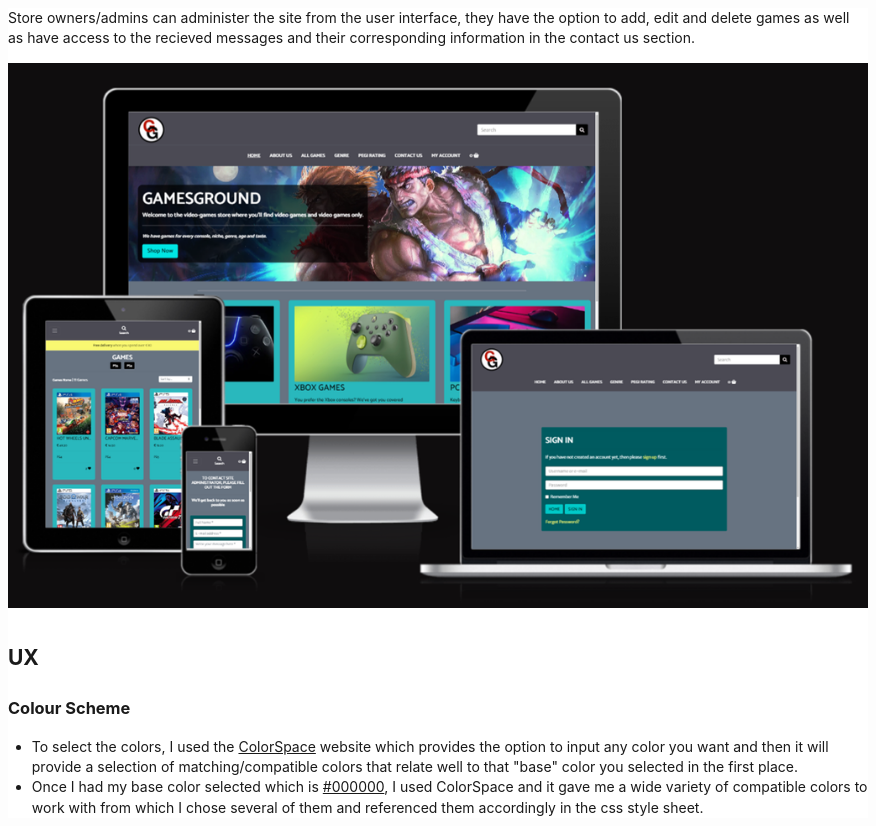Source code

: Store owners/admins can administer the site from the user interface, they have the option to add, edit and delete games as well as have access to the recieved messages and their corresponding information in the contact us section.

![screenshot](documentation/am-i-responsive.png)

## UX

### Colour Scheme

* To select the colors, I used the [ColorSpace](https://mycolor.space/) website which provides the option to input any color you want and then it will provide a selection of matching/compatible colors that relate well to that "base" color you selected in the first place.
* Once I had my base color selected which is [#000000](https://mycolor.space/?hex=%23000000&sub=1), I used ColorSpace and it gave me a wide variety of compatible colors to work with from which I chose several of them and referenced them accordingly in the css style sheet.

————

**Written task:**
Go to the line in the listing above that has "### Colour Scheme" in it. Set down that line and each one after it, exactly.

**Completed task:**
### Colour Scheme

* To select the colors, I used the [ColorSpace](https://mycolor.space/) website which provides the option to input any color you want and then it will provide a selection of matching/compatible colors that relate well to that "base" color you selected in the first place.
* Once I had my base color selected which is [#000000](https://mycolor.space/?hex=%23000000&sub=1), I used ColorSpace and it gave me a wide variety of compatible colors to work with from which I chose several of them and referenced them accordingly in the css style sheet.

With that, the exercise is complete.